By the time I was firmly living in Mrs. McGovern’s house (or the
Yellow House, which is what the children came to call it, for it was painted yellow), I had begun to dig up, or to have dug up for me, parts of the lawn in the back of the house and parts of the lawn in the front of the house, into the most peculiar ungardenlike shapes. These beds—for I was attempting to make such a thing as flower beds—were odd in shape, odd in relation to the way flower beds usually look in a garden; I could see that they were odd and I could see that they did not look like the flower beds in gardens I admired, the gardens of my friends, the gardens portrayed in my books on gardening, but I couldn’t help that; I wanted a garden that looked like something I had in my mind’s eye, but exactly what that might be I did not know and even now do not know.
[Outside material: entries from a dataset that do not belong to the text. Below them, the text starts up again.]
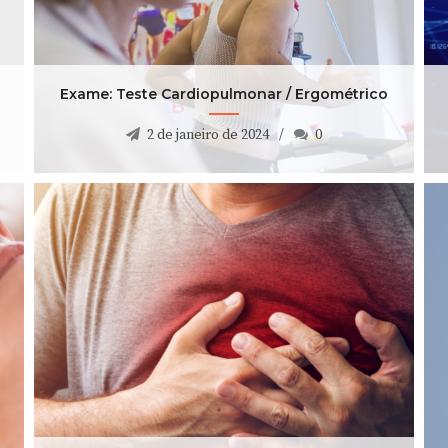
Exame: Teste Cardiopulmonar / Ergométrico
2 de janeiro de 2024
0
Exame: Teste Cardiopulmonar / Ergométrico
2 de janeiro de 2024
0
Doenças Cardiovasculares: quais as mais
frequentes?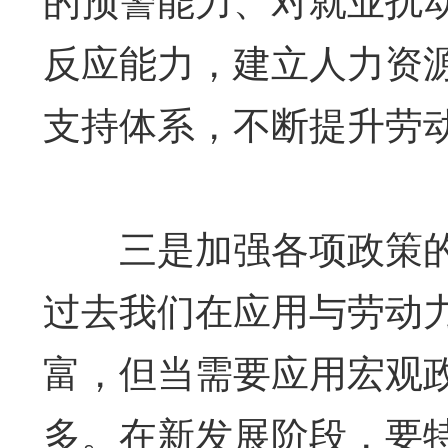
反应能力，建立人力资
支持体系，不断提升劳
三是加强各项政策的
过去我们在应用与劳动
富，但当需要应用宏观
多。在新发展阶段，要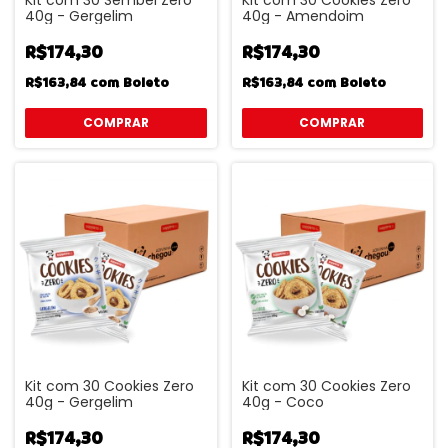
40g - Gergelim
40g - Amendoim
R$174,30
R$174,30
R$163,84
com
Boleto
R$163,84
com
Boleto
Kit com 30 Cookies Zero
Kit com 30 Cookies Zero
40g - Gergelim
40g - Coco
R$174,30
R$174,30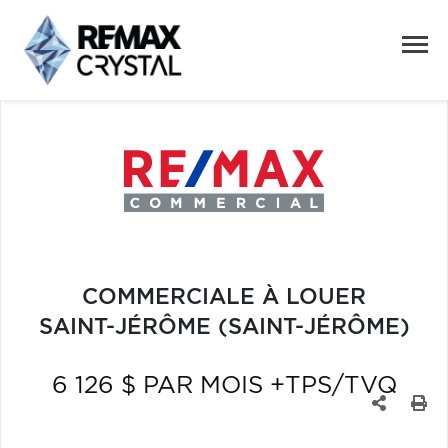
COMMERCIALE À LOUER
SAINT-JÉRÔME (SAINT-JÉRÔME)
6 126 $ PAR MOIS +TPS/TVQ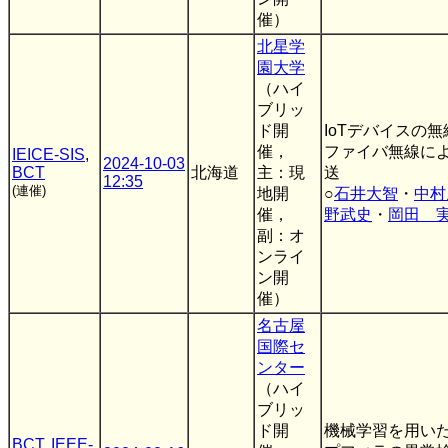
催）
北星学
園大学
（ハイ
ブリッ
ド開
IoTデバイスの
催，
ファイバ無線による
IEICE-SIS
,
2024-10-03
BCT
北海道
主：現
送
12:35
(連催)
地開
○
石井大智
・
中村
催，
野武史
・
岡田 
副：オ
ンライ
ン開
催）
名古屋
国際セ
ンター
（ハイ
ブリッ
ド開
機械学習を用い
BCT
,
IEEE-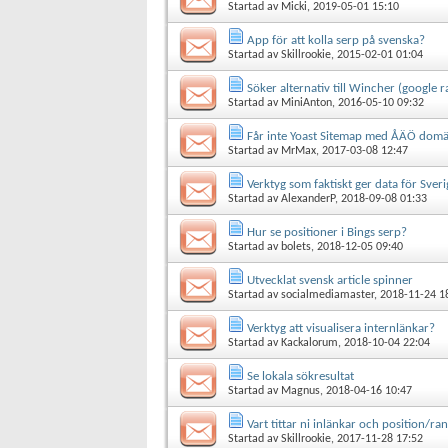
Startad av
Micki
, 2019-05-01 15:10
App för att kolla serp på svenska?
Startad av
Skillrookie
, 2015-02-01 01:04
Söker alternativ till Wincher (google r
Startad av
MiniAnton
, 2016-05-10 09:32
Får inte Yoast Sitemap med ÅÄÖ domä
Startad av
MrMax
, 2017-03-08 12:47
Verktyg som faktiskt ger data för Sveri
Startad av
AlexanderP
, 2018-09-08 01:33
Hur se positioner i Bings serp?
Startad av
bolets
, 2018-12-05 09:40
Utvecklat svensk article spinner
Startad av
socialmediamaster
, 2018-11-24 1
Verktyg att visualisera internlänkar?
Startad av
Kackalorum
, 2018-10-04 22:04
Se lokala sökresultat
Startad av
Magnus
, 2018-04-16 10:47
Vart tittar ni inlänkar och position/ra
Startad av
Skillrookie
, 2017-11-28 17:52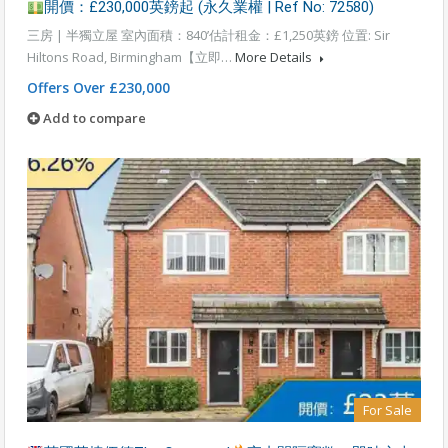
開價：£230,000英鎊起 (永久業權 | Ref No: 72580)
三房 | 半獨立屋 室內面積：840’估計租金：£1,250英鎊 位置: Sir
Hiltons Road, Birmingham【立即…
More Details
Offers Over £230,000
Add to compare
For Sale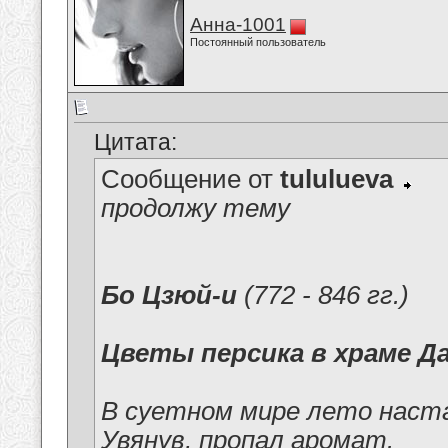
Анна-1001
Постоянный пользователь
Цитата:
Сообщение от
tululueva
продолжу тему
Бо Цзюй-и
(772 - 846 гг.)
Цветы персика в храме Д
В суетном мире лето наста
Увянув, пропал аромат.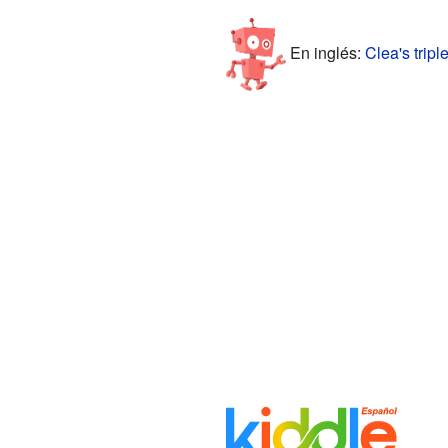
En inglés:
Clea's tripl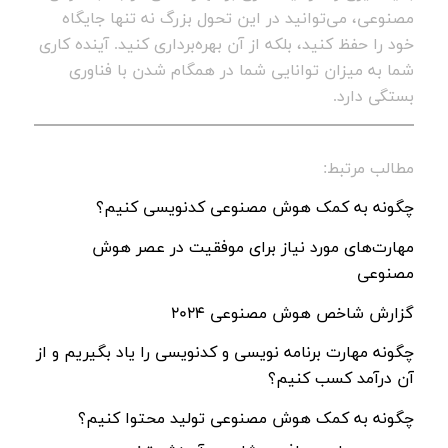
مصنوعی، می‌توانید در این تحول بزرگ نه تنها جایگاه
خود را حفظ کنید، بلکه از آن بهره‌برداری کنید. آینده کاری
شما به میزان توانایی شما در همگام شدن با فناوری
بستگی دارد.
مطالب مرتبط:
چگونه به کمک هوش مصنوعی کدنویسی کنیم؟
مهارت‌های مورد نیاز برای موفقیت در عصر هوش
مصنوعی
گزارش شاخص هوش مصنوعی 2024
چگونه مهارت برنامه نویسی و کدنویسی را یاد بگیریم و از
آن درآمد کسب کنیم؟
چگونه به کمک هوش مصنوعی تولید محتوا کنیم؟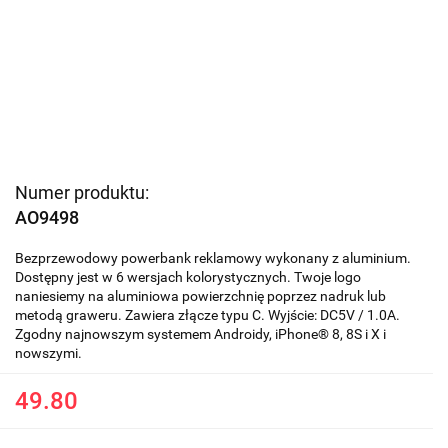
Numer produktu:
AO9498
Bezprzewodowy powerbank reklamowy wykonany z aluminium.
Dostępny jest w 6 wersjach kolorystycznych. Twoje logo
naniesiemy na aluminiowa powierzchnię poprzez nadruk lub
metodą graweru. Zawiera złącze typu C. Wyjście: DC5V / 1.0A.
Zgodny najnowszym systemem Androidy, iPhone® 8, 8S i X i
nowszymi.
49.80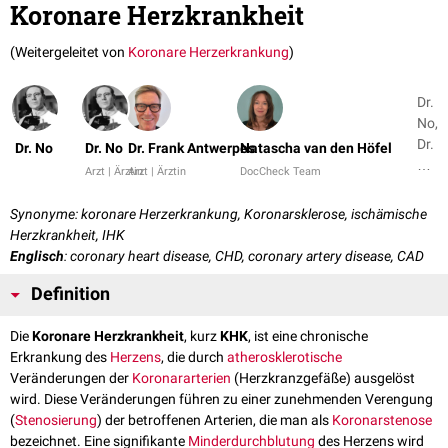
Koronare Herzkrankheit
(Weitergeleitet von
Koronare Herzerkrankung
)
Dr.
No,
Dr.
Dr. No
Dr. No
Dr. Frank Antwerpes
Natascha van den Höfel
No
Arzt | Ärztin
Arzt | Ärztin
DocCheck Team
+
26
Synonyme: koronare Herzerkrankung, Koronarsklerose, ischämische
Herzkrankheit, IHK
Englisch
: coronary heart disease, CHD, coronary artery disease, CAD
Definition
Die
Koronare Herzkrankheit
, kurz
KHK
, ist eine chronische
Erkrankung des
Herzens
, die durch
atherosklerotische
Veränderungen der
Koronararterien
(Herzkranzgefäße) ausgelöst
wird. Diese Veränderungen führen zu einer zunehmenden Verengung
(
Stenosierung
) der betroffenen Arterien, die man als
Koronarstenose
bezeichnet. Eine signifikante
Minderdurchblutung
des Herzens wird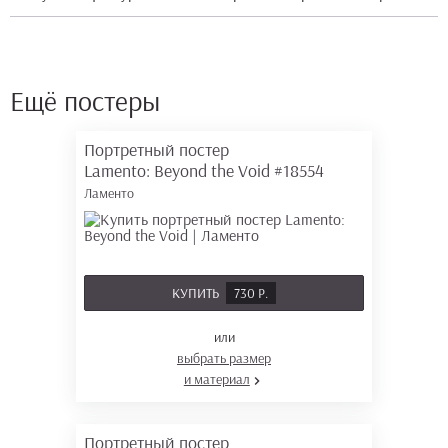
Ещё постеры
Портретный постер
Lamento: Beyond the Void
#18554
Ламенто
КУПИТЬ
730 Р.
или
выбрать размер
и материал
Портретный постер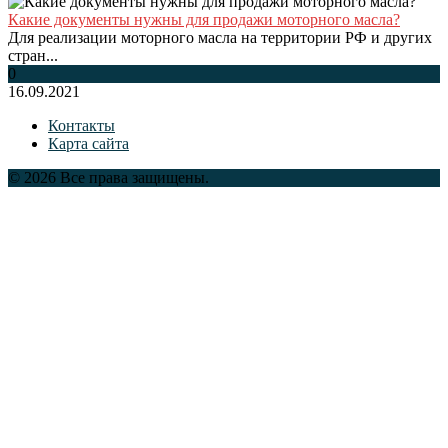
Какие документы нужны для продажи моторного масла?
Для реализации моторного масла на территории РФ и других
стран...
0
16.09.2021
Контакты
Карта сайта
© 2026 Все права защищены.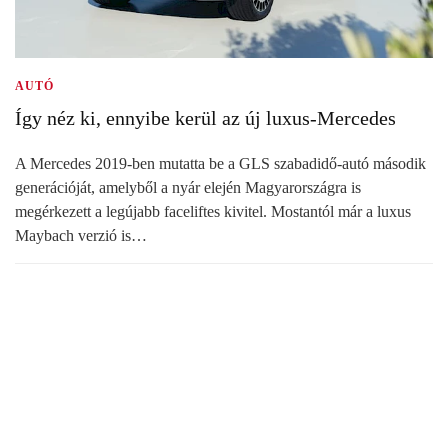
AUTÓ
Így néz ki, ennyibe kerül az új luxus-Mercedes
A Mercedes 2019-ben mutatta be a GLS szabadidő-autó második
generációját, amelyből a nyár elején Magyarországra is
megérkezett a legújabb faceliftes kivitel. Mostantól már a luxus
Maybach verzió is…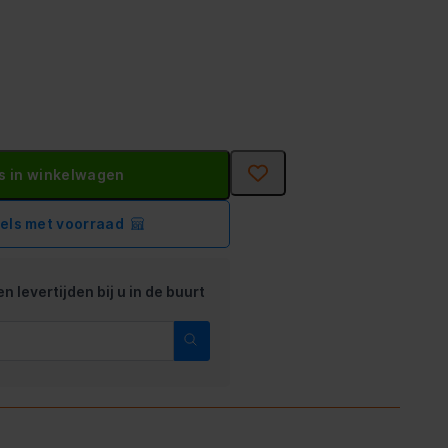
s in winkelwagen
kels met voorraad
n levertijden bij u in de buurt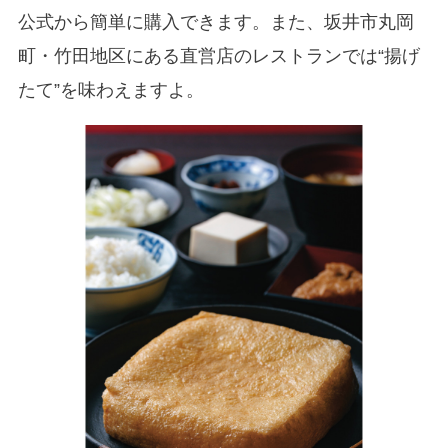
公式から簡単に購入できます。また、坂井市丸岡
町・竹田地区にある直営店のレストランでは“揚げ
たて”を味わえますよ。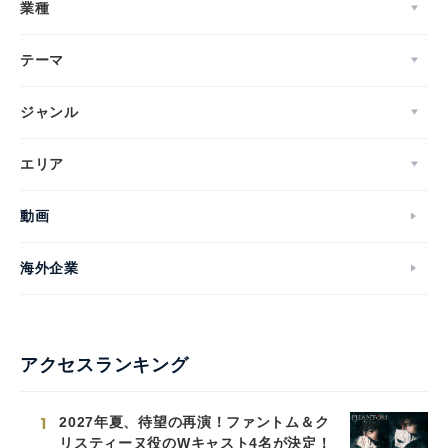
業種
テーマ
ジャンル
エリア
動画
海外企業
アクセスランキング
1
2027年夏、待望の再演！ファントム＆ク
リスティーヌ役のWキャスト4名が決定！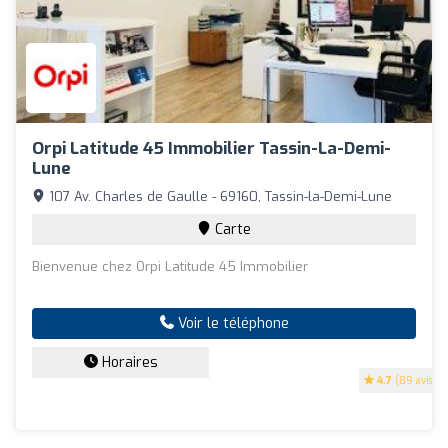
Orpi Latitude 45 Immobilier Tassin-La-Demi-
Lune
107 Av. Charles de Gaulle - 69160, Tassin-la-Demi-Lune
Carte
Bienvenue chez Orpi Latitude 45 Immobilier
Voir le téléphone
Horaires
4.7
(89 avis)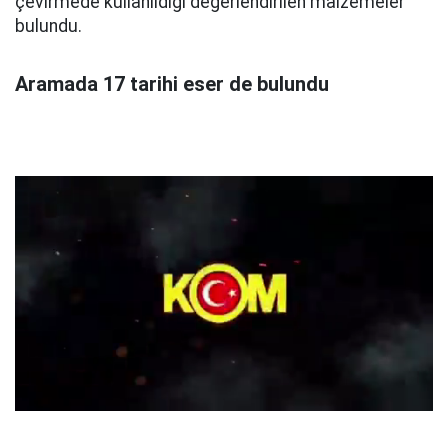
çevirmede kullanıldığı değerlendirilen malzemeler
bulundu.
Aramada 17 tarihi eser de bulundu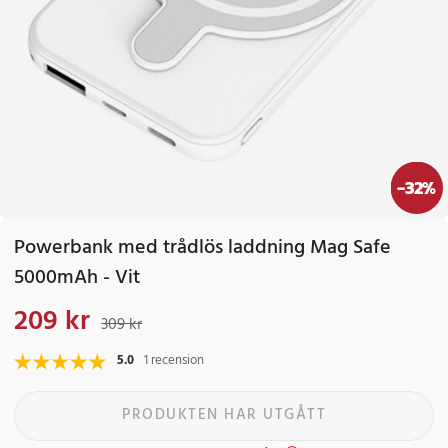
-
32
%
Powerbank med trådlös laddning Mag Safe
5000mAh - Vit
209 kr
Nuvarande pris
:
209 kr
Tidigare pris
:
309 kr
309 kr
5.0
1 recension
PRODUKTEN HAR UTGÅTT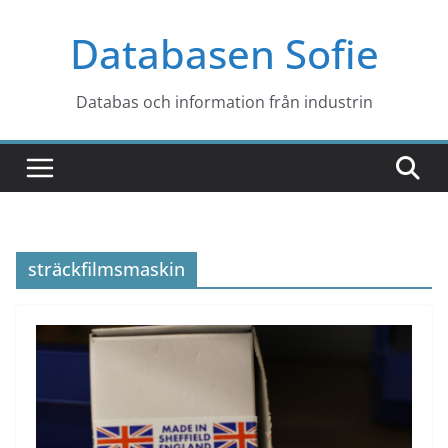
Hoppa
Databasen Sofie
till
innehåll
Databas och information från industrin
sträckfilmsmaskin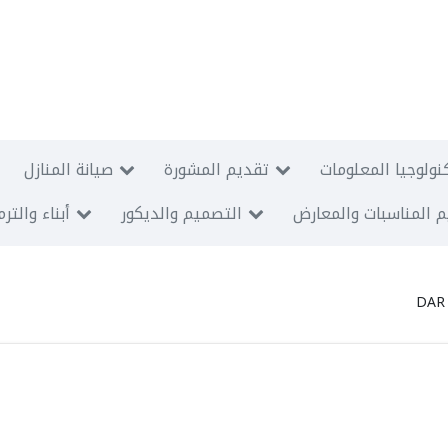
نولوجيا المعلومات
تقديم المشورة
صيانة المنازل
 المناسبات والمعارض
التصميم والديكور
أبناء والتر
DAR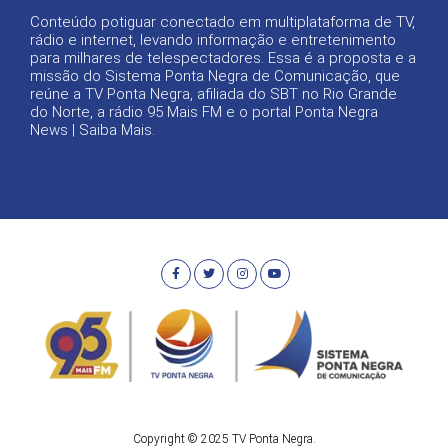
Conteúdo potiguar conectado em multiplataforma de TV,
rádio e internet, levando informação e entretenimento
para milhares de telespectadores. Essa é a proposta e a
missão do Sistema Ponta Negra de Comunicação, que
reúne a TV Ponta Negra, afiliada do SBT no Rio Grande
do Norte, a rádio 95 Mais FM e o portal Ponta Negra
News |
Saiba Mais
.
Copyright © 2025 TV Ponta Negra.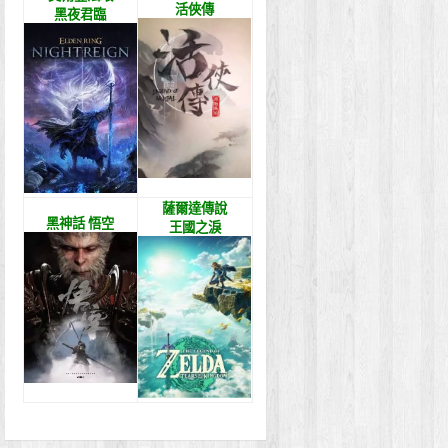
活俠傳
黑夜君臨
薩爾達傳說
黑神話 悟空
王國之淚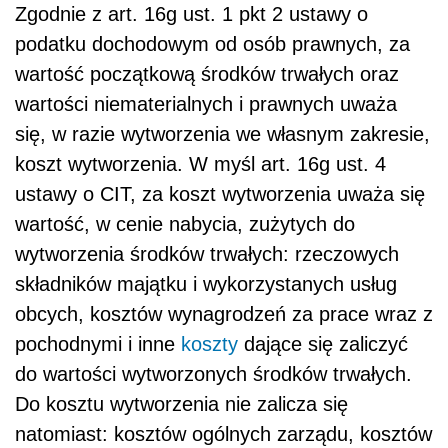
Zgodnie z art. 16g ust. 1 pkt 2 ustawy o
podatku dochodowym od osób prawnych, za
wartość początkową środków trwałych oraz
wartości niematerialnych i prawnych uważa
się, w razie wytworzenia we własnym zakresie,
koszt wytworzenia.
W myśl art. 16g ust. 4
ustawy o
CIT
, za koszt wytworzenia uważa się
wartość, w cenie nabycia, zużytych do
wytworzenia środków trwałych: rzeczowych
składników majątku i wykorzystanych usług
obcych, kosztów wynagrodzeń za prace wraz z
pochodnymi i inne
koszty
dające się zaliczyć
do wartości wytworzonych środków trwałych.
Do kosztu wytworzenia nie zalicza się
natomiast: kosztów ogólnych zarządu, kosztów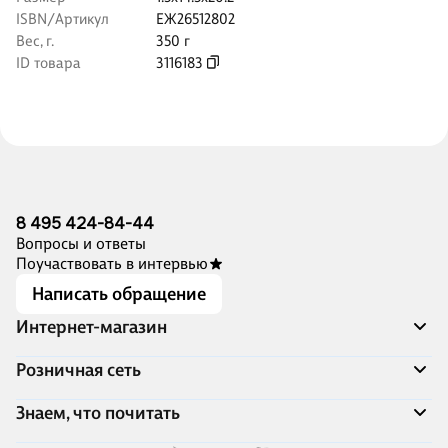
ISBN/Артикул
ЕЖ26512802
Вес, г.
350 г
ID товара
3116183
8 495 424-84-44
Вопросы и ответы
Поучаствовать в интервью
Написать обращение
Интернет-магазин
Акции
Розничная сеть
Распродажа
Доставка и оплата
Адреса магазинов
Знаем, что почитать
Программа лояльности
Книжный Дозор
Подарочные сертификаты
And this must be why: the garden for me is so bound up with words about the garden, with words themselves, that any set idea of the garden, any set picture, is a provocation to me.
It was not until I was living in Dr. Woodworth’s house (the Brown Shingled House with Red Shutters) some years later that I came to understand the shape of the beds. In Dr. Woodworth’s house, I had much more space, I had a lawn, and then beyond the lawn I had some acres. The lawn of Dr. Woodworth’s house was bigger than the lawn at old Mrs. McGovern’s house, and so my beds were bigger, their shapes more strange, more not the usual shape of beds in a proper garden, and they became so much more difficult to explain to other gardeners who had more experience with a garden than I and more of an established aesthetic of a garden than I. “What is this?” I have been asked. “What are you trying to do here?” I have been asked. Sometimes I would reply by saying, “I don’t really know,” or sometimes I would reply “ … . … . … .” (with absolute silence). When it dawned on me that the garden I was making (and am still making and will always be making)
resembled a map of the Caribbean and the sea that surrounds it, I did not tell this to the gardeners who had asked me to explain the thing I was doing, or to explain what I was trying to do; I only marveled at the way the garden is for me an exercise in memory, a way of remembering my own immediate past, a way of getting to a past that is my own (the Caribbean Sea) and the past as it is indirectly related to me (the conquest of Mexico and its surroundings).